- [TAREA A]: Resume en forma de lista el párrafo del fragmento que comienza con "Él era la prueba viviente", conservando sus datos principales.
- [TAREA B]: Devuelve la porción del fragmento que empieza en "Él era la prueba" y termina en "intimidar al rival.".
- [TAREA C]: Indica si cada afirmación coincide con el fragmento y responde sí o no, citando las palabras exactas que lo deciden: (i) el Viejo ofrecía cigarrillos sin hablar; (ii) el Viejo se llevaba mal con las personas de su misma edad; (iii) el Viejo podía hablar de Marley.

··· FRAGMENTO

Siempre. Cada vez que sacaba los Derby del bolsillo, sacudía el atado para
bajar el tabaco, y con unos golpecitos, extendiéndotelo, sin decir nada, te
invitaba. Repetía este ritual cada vez que iba a encender uno para él, que a
decir verdad, era a cada rato. Tenía la habilidad de maldecir de una manera muy
ingeniosa, y de cada blasfemia, lograr sonrisas. Amaba lo que amábamos los
pibes. La música, la libertad, las motos, la bohemia. Y odiaba lo mismo
también. Podía hablar de Marley, citar al Che, comentar el último disco de
Pantera o la compresión de una Husqvarna. ¿Cómo pretender entonces, que no lo quisiéramos?
Él era la prueba viviente de que la rebeldía no necesariamente tiene que
terminar con la madurez. Nosotros lo queríamos porque de grandes, queríamos ser
como él. No es que se llevara mal con las personas de su misma edad, pero la
franqueza brutal del Viejo era y es, algo que no todos resisten. Sólo con un
par, protagonizaba épicas partidas de ajedrez, con insultos a viva voz, y
apelativos que pretendían intimidar al rival.

······
··· ÍTEMS DADOS

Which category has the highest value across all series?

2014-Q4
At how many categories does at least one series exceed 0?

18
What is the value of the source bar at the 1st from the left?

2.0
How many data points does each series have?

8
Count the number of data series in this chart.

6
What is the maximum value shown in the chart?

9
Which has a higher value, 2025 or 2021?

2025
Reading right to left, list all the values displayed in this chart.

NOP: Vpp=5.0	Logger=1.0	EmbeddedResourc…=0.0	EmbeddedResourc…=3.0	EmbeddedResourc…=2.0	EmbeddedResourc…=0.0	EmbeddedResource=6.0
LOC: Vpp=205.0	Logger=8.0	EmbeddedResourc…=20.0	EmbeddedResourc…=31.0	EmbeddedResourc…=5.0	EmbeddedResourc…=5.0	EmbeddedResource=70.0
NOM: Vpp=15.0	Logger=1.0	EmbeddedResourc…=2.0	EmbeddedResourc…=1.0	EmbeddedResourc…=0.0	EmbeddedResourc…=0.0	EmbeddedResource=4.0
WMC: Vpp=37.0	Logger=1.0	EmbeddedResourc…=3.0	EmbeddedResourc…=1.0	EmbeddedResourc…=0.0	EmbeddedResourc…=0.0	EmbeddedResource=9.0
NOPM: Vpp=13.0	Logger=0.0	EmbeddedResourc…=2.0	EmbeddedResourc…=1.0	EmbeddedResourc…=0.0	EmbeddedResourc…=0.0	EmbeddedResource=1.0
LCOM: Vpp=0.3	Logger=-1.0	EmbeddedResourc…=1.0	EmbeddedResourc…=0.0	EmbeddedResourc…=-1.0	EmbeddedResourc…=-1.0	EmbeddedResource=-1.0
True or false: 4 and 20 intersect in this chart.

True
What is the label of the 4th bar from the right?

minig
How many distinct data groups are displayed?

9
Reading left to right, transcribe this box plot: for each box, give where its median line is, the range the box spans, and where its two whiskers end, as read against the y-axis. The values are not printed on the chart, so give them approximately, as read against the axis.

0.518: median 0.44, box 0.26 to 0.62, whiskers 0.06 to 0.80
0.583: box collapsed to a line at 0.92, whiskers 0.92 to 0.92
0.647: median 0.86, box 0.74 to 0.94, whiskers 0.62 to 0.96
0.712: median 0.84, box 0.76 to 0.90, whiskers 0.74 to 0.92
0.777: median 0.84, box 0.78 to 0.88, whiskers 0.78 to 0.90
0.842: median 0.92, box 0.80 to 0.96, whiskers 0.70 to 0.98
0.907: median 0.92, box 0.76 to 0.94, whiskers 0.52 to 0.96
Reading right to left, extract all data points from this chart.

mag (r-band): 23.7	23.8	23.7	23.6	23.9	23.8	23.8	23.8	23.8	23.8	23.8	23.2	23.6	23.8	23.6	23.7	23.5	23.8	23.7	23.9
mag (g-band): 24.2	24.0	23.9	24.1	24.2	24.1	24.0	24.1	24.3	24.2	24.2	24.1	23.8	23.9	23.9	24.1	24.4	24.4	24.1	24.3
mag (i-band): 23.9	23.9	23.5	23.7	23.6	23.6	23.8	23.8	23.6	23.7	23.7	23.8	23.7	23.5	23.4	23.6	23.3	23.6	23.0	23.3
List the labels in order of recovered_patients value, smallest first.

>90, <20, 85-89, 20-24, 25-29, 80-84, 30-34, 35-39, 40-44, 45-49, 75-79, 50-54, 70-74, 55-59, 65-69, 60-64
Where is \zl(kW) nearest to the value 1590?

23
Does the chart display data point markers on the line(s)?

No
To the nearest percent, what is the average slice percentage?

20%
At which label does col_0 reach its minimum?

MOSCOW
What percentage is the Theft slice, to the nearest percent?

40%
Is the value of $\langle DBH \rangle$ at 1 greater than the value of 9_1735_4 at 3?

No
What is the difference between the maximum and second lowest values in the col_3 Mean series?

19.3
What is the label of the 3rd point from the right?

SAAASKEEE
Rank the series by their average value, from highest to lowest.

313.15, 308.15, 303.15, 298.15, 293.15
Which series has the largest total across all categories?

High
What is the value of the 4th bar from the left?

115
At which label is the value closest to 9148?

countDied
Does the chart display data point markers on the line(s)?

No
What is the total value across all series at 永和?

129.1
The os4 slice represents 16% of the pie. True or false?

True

······

- [RESPUESTA A]:
- Demostraba que la rebeldía no tiene por qué terminar con la madurez.
- Los pibes lo querían porque, de grandes, deseaban ser como él.
- No se llevaba mal con la gente de su edad, pero no todos resistían su franqueza brutal.
- Solo con un par de ellos jugaba épicas partidas de ajedrez, con insultos en voz alta y apelativos para intimidar al rival.

- [RESPUESTA B]:
Él era la prueba viviente de que la rebeldía no necesariamente tiene que
terminar con la madurez. Nosotros lo queríamos porque de grandes, queríamos ser
como él. No es que se llevara mal con las personas de su misma edad, pero la
franqueza brutal del Viejo era y es, algo que no todos resisten. Sólo con un
par, protagonizaba épicas partidas de ajedrez, con insultos a viva voz, y
apelativos que pretendían intimidar al rival.

- [RESPUESTA C]:
(i) Sí: «extendiéndotelo, sin decir nada, te invitaba».
(ii) No: «No es que se llevara mal con las personas de su misma edad».
(iii) Sí: «Podía hablar de Marley».